* REQUIRED WORK *
Without the pictures, output the records below exactly as they are.
++++ DATA TO PROCESS
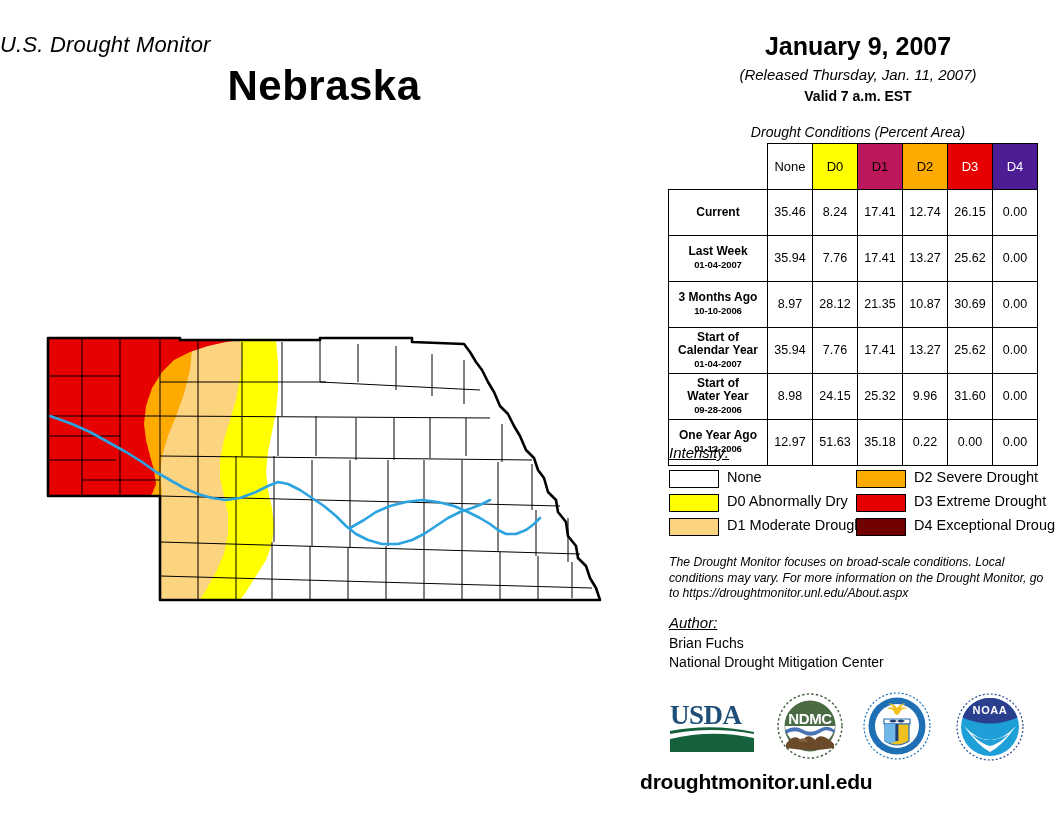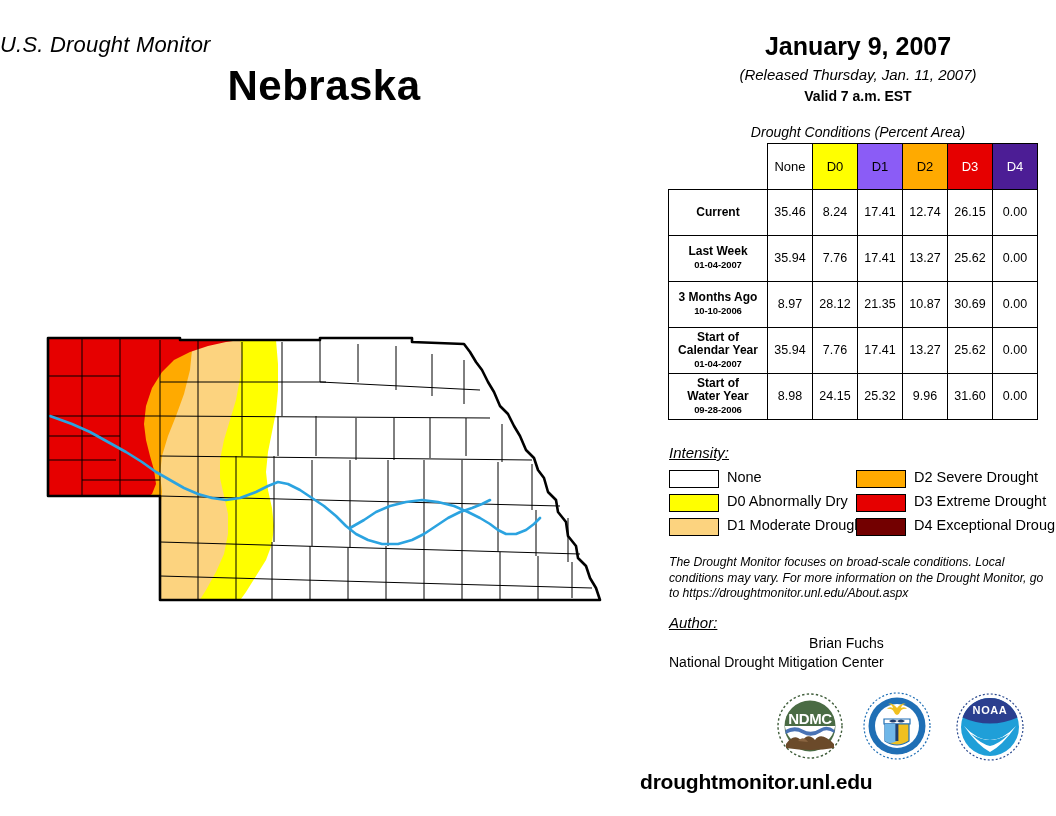--- a/index.html
+++ b/index.html
@@ -30,37 +30,37 @@
             padding:0;font-weight:normal;}
   #dm-table .lblcol{width:92px;height:41px;font-weight:bold;font-size:12px;
             line-height:13px;padding:2px 3px;}
   #dm-table .lblcol .sub{font-weight:bold;font-size:9.5px;
             letter-spacing:-0.1px;}
   #dm-table .valcol{width:44px;}
   #dm-table thead th{height:24px;font-size:13px;}
   #dm-table thead th.nohdr{border-top:none;border-left:none;border-bottom:none;background:#fff;}
   .hc-none{background:#ffffff;color:#000;}
   .hc-d0{background:#ffff00;color:#000;}
-  .hc-d1{background:#8b5cf6;color:#000;}
+  .hc-d1{background:#be185d;color:#000;}
   .hc-d2{background:#ffaa00;color:#000;}
   .hc-d3{background:#e60000;color:#fff;}
   .hc-d4{background:#4c1d95;color:#fff;}
 
   
   #intensity-head{left:669px;top:444px;font-style:italic;font-size:15px;
                   text-decoration:underline;font-weight:normal;}
   .lg-item{position:absolute;height:20px;}
   .lg-sw{position:absolute;left:0;top:2px;width:48px;height:16px;border:1.3px solid #000;}
   .lg-tx{position:absolute;left:58px;top:0;font-size:14.5px;white-space:nowrap;line-height:19px;}
 
   #disclaimer{left:669px;top:555px;width:375px;font-style:italic;font-size:12.2px;
               line-height:15.5px;}
   #author-head{left:669px;top:614px;font-style:italic;font-size:15px;
                text-decoration:underline;}
-  #author-lines{left:669px;top:634px;font-size:14px;line-height:19px;text-align:right;}
+  #author-lines{left:669px;top:634px;font-size:14px;line-height:19px;}
 
   #site-url{left:640px;top:770px;width:396px;
             font-weight:bold;font-size:21px;letter-spacing:-0.2px;}
 
   
   #logos{left:660px;top:690px;width:396px;height:80px;}
   .logo{position:absolute;top:0;}
 
   
   #map-wrap{left:20px;top:320px;width:620px;height:300px;}
@@ -144,20 +144,32 @@
           <div>Water Year</div>
           <div class="sub">09-28-2006</div>
         </td>
         <td class="valcol">8.98</td>
         <td class="valcol">24.15</td>
         <td class="valcol">25.32</td>
         <td class="valcol">9.96</td>
         <td class="valcol">31.60</td>
         <td class="valcol">0.00</td>
       </tr>
+      <tr>
+        <td class="lblcol">
+          <div>One Year Ago</div>
+          <div class="sub">01-12-2006</div>
+        </td>
+        <td class="valcol">12.97</td>
+        <td class="valcol">51.63</td>
+        <td class="valcol">35.18</td>
+        <td class="valcol">0.22</td>
+        <td class="valcol">0.00</td>
+        <td class="valcol">0.00</td>
+      </tr>
     </tbody>
 </table>
 
 <div class="abs" id="intensity-head">Intensity:</div>
 <div class="abs" id="legend-left" style="left:669px;top:468px;width:180px;height:70px;">
     <div class="lg-item" style="top: 0px; left: 0px;">
       <span class="lg-sw" style="background: rgb(255, 255, 255);"></span>
       <span class="lg-tx">None</span>
     </div>
     <div class="lg-item" style="top: 24px; left: 0px;">
@@ -186,20 +198,27 @@
 
 <div class="abs" id="disclaimer">The Drought Monitor focuses on broad-scale conditions. Local conditions may vary. For more information on the Drought Monitor, go to https://droughtmonitor.unl.edu/About.aspx</div>
 <div class="abs" id="author-head">Author:</div>
 <div class="abs" id="author-lines">
   <div>Brian Fuchs</div>
   <div>National Drought Mitigation Center</div>
 </div>
 
 <div class="abs" id="logos">
 
+  <div class="logo" style="left:8px;top:8px;width:88px;height:56px;">
+    <svg width="88" height="56" viewBox="0 0 88 56">
+      <text x="2" y="26" font-family="Liberation Serif, serif" font-size="27" font-weight="bold" fill="#1f4e79" letter-spacing="-0.5">USDA</text>
+      <path d="M2 33 Q44 25 86 34 L86 36 Q44 28 2 36 Z" fill="#14613c"></path>
+      <path d="M2 41 Q44 31 86 40 L86 54 L2 54 Z" fill="#14613c"></path>
+    </svg>
+  </div>
 
   <div class="logo" style="left:116px;top:2px;width:68px;height:68px;">
     <svg width="68" height="68" viewBox="0 0 68 68">
       <circle cx="34" cy="34" r="32" fill="none" stroke="#3f5d3a" stroke-width="1.4" stroke-dasharray="2.4 2.2"></circle>
       <circle cx="34" cy="34" r="25.5" fill="#4a6b44"></circle>
       <path d="M8.8 34 a25.5 25.5 0 0 0 50.4 0 Z" fill="#ffffff"></path>
       <path d="M9.5 38 q9 -5 17 -0.5 q9 5 18 -1 q7 -4 14 1.5 l0 3 q-8 -5 -14 -0.5 q-9 6 -18 1 q-8 -4.5 -17 0.5 Z" fill="#4a73b5"></path>
       <path d="M10 52 q8 -12 16 -3 q6 -9 13 -1 q6 -9 19 4 l0 4 q-22 4 -48 0 Z" fill="#6b4a2a"></path>
       <path d="M22 49 q5 -6 10 1 z" fill="#8a6440"></path>
       <text x="34" y="32" text-anchor="middle" font-family="Liberation Sans, sans-serif" font-size="15" font-weight="bold" fill="#ffffff" letter-spacing="-0.4">NDMC</text>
++++++++
* SOLVED PROBLEM *
--- a/index.html
+++ b/index.html
@@ -30,37 +30,37 @@
             padding:0;font-weight:normal;}
   #dm-table .lblcol{width:92px;height:41px;font-weight:bold;font-size:12px;
             line-height:13px;padding:2px 3px;}
   #dm-table .lblcol .sub{font-weight:bold;font-size:9.5px;
             letter-spacing:-0.1px;}
   #dm-table .valcol{width:44px;}
   #dm-table thead th{height:24px;font-size:13px;}
   #dm-table thead th.nohdr{border-top:none;border-left:none;border-bottom:none;background:#fff;}
   .hc-none{background:#ffffff;color:#000;}
   .hc-d0{background:#ffff00;color:#000;}
-  .hc-d1{background:#8b5cf6;color:#000;}
+  .hc-d1{background:#be185d;color:#000;}
   .hc-d2{background:#ffaa00;color:#000;}
   .hc-d3{background:#e60000;color:#fff;}
   .hc-d4{background:#4c1d95;color:#fff;}
 
   
   #intensity-head{left:669px;top:444px;font-style:italic;font-size:15px;
                   text-decoration:underline;font-weight:normal;}
   .lg-item{position:absolute;height:20px;}
   .lg-sw{position:absolute;left:0;top:2px;width:48px;height:16px;border:1.3px solid #000;}
   .lg-tx{position:absolute;left:58px;top:0;font-size:14.5px;white-space:nowrap;line-height:19px;}
 
   #disclaimer{left:669px;top:555px;width:375px;font-style:italic;font-size:12.2px;
               line-height:15.5px;}
   #author-head{left:669px;top:614px;font-style:italic;font-size:15px;
                text-decoration:underline;}
-  #author-lines{left:669px;top:634px;font-size:14px;line-height:19px;text-align:right;}
+  #author-lines{left:669px;top:634px;font-size:14px;line-height:19px;}
 
   #site-url{left:640px;top:770px;width:396px;
             font-weight:bold;font-size:21px;letter-spacing:-0.2px;}
 
   
   #logos{left:660px;top:690px;width:396px;height:80px;}
   .logo{position:absolute;top:0;}
 
   
   #map-wrap{left:20px;top:320px;width:620px;height:300px;}
@@ -144,20 +144,32 @@
           <div>Water Year</div>
           <div class="sub">09-28-2006</div>
         </td>
         <td class="valcol">8.98</td>
         <td class="valcol">24.15</td>
         <td class="valcol">25.32</td>
         <td class="valcol">9.96</td>
         <td class="valcol">31.60</td>
         <td class="valcol">0.00</td>
       </tr>
+      <tr>
+        <td class="lblcol">
+          <div>One Year Ago</div>
+          <div class="sub">01-12-2006</div>
+        </td>
+        <td class="valcol">12.97</td>
+        <td class="valcol">51.63</td>
+        <td class="valcol">35.18</td>
+        <td class="valcol">0.22</td>
+        <td class="valcol">0.00</td>
+        <td class="valcol">0.00</td>
+      </tr>
     </tbody>
 </table>
 
 <div class="abs" id="intensity-head">Intensity:</div>
 <div class="abs" id="legend-left" style="left:669px;top:468px;width:180px;height:70px;">
     <div class="lg-item" style="top: 0px; left: 0px;">
       <span class="lg-sw" style="background: rgb(255, 255, 255);"></span>
       <span class="lg-tx">None</span>
     </div>
     <div class="lg-item" style="top: 24px; left: 0px;">
@@ -186,20 +198,27 @@
 
 <div class="abs" id="disclaimer">The Drought Monitor focuses on broad-scale conditions. Local conditions may vary. For more information on the Drought Monitor, go to https://droughtmonitor.unl.edu/About.aspx</div>
 <div class="abs" id="author-head">Author:</div>
 <div class="abs" id="author-lines">
   <div>Brian Fuchs</div>
   <div>National Drought Mitigation Center</div>
 </div>
 
 <div class="abs" id="logos">
 
+  <div class="logo" style="left:8px;top:8px;width:88px;height:56px;">
+    <svg width="88" height="56" viewBox="0 0 88 56">
+      <text x="2" y="26" font-family="Liberation Serif, serif" font-size="27" font-weight="bold" fill="#1f4e79" letter-spacing="-0.5">USDA</text>
+      <path d="M2 33 Q44 25 86 34 L86 36 Q44 28 2 36 Z" fill="#14613c"></path>
+      <path d="M2 41 Q44 31 86 40 L86 54 L2 54 Z" fill="#14613c"></path>
+    </svg>
+  </div>
 
   <div class="logo" style="left:116px;top:2px;width:68px;height:68px;">
     <svg width="68" height="68" viewBox="0 0 68 68">
       <circle cx="34" cy="34" r="32" fill="none" stroke="#3f5d3a" stroke-width="1.4" stroke-dasharray="2.4 2.2"></circle>
       <circle cx="34" cy="34" r="25.5" fill="#4a6b44"></circle>
       <path d="M8.8 34 a25.5 25.5 0 0 0 50.4 0 Z" fill="#ffffff"></path>
       <path d="M9.5 38 q9 -5 17 -0.5 q9 5 18 -1 q7 -4 14 1.5 l0 3 q-8 -5 -14 -0.5 q-9 6 -18 1 q-8 -4.5 -17 0.5 Z" fill="#4a73b5"></path>
       <path d="M10 52 q8 -12 16 -3 q6 -9 13 -1 q6 -9 19 4 l0 4 q-22 4 -48 0 Z" fill="#6b4a2a"></path>
       <path d="M22 49 q5 -6 10 1 z" fill="#8a6440"></path>
       <text x="34" y="32" text-anchor="middle" font-family="Liberation Sans, sans-serif" font-size="15" font-weight="bold" fill="#ffffff" letter-spacing="-0.4">NDMC</text>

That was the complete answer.